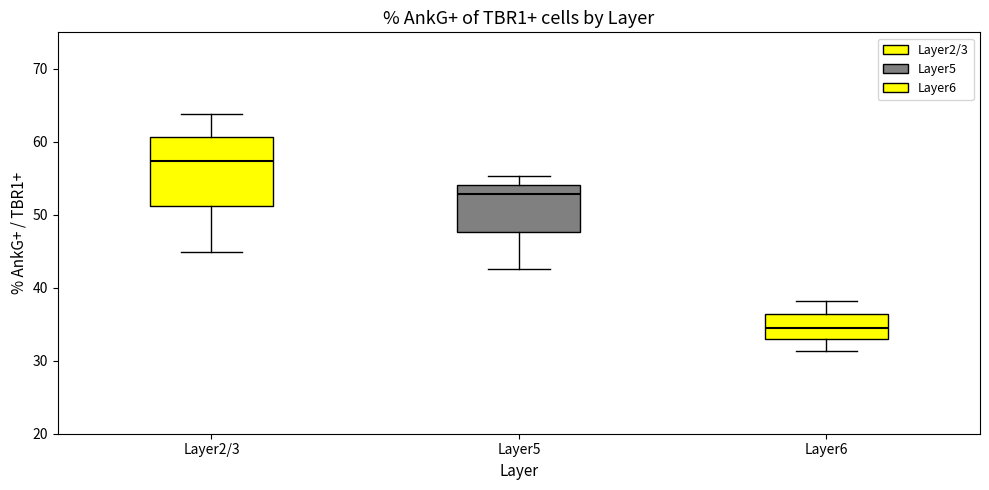

Where is the upper edge of the box for Layer5 on the y-axis? The values are not printed on the chart, so give them approximately, as read against the axis.

54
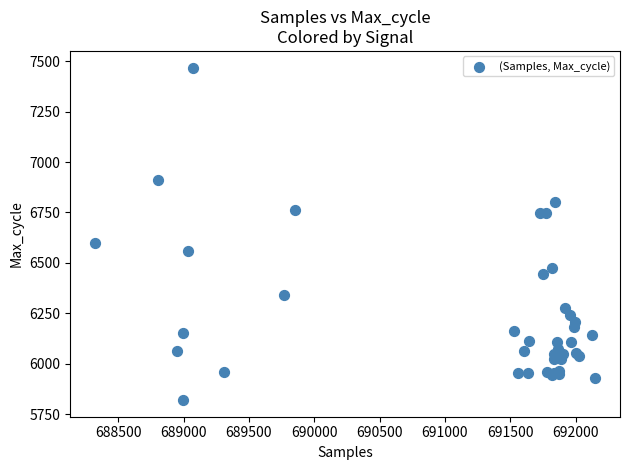

What Y value in the scatter plot is closest to 6644?

6600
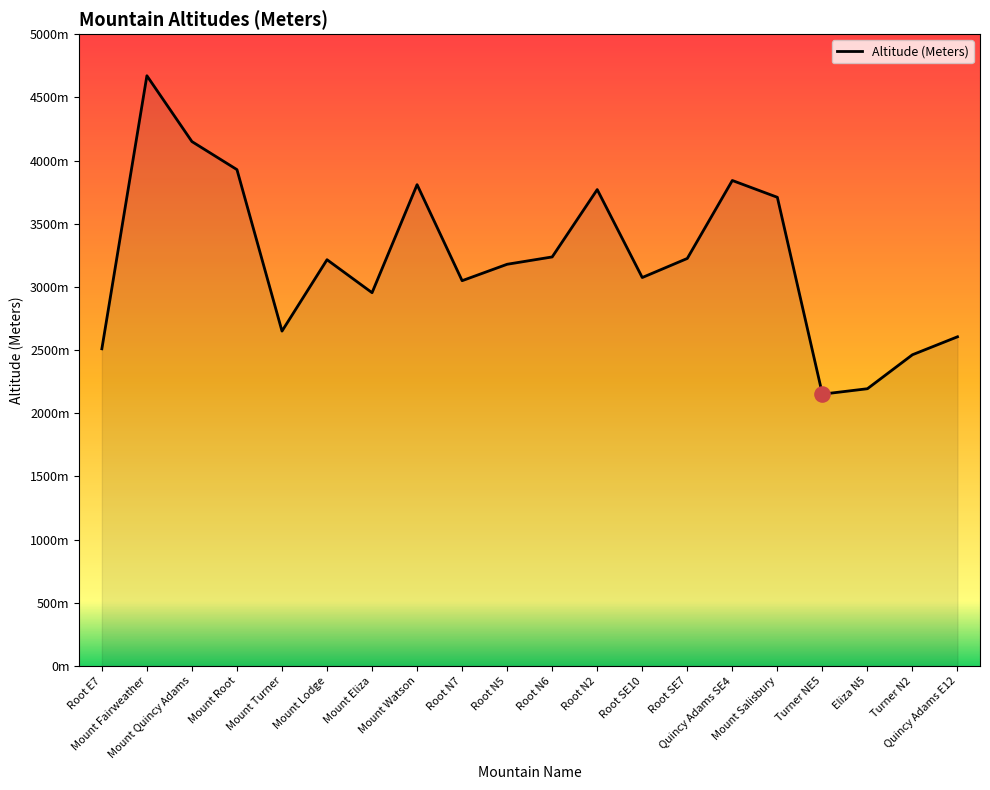

Is this an area chart (filled region under the line)?

Yes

......

# Goal of the exercise:
Count the lines of the data above that contain the string "chart". Reply with the number only.

# Response box:
2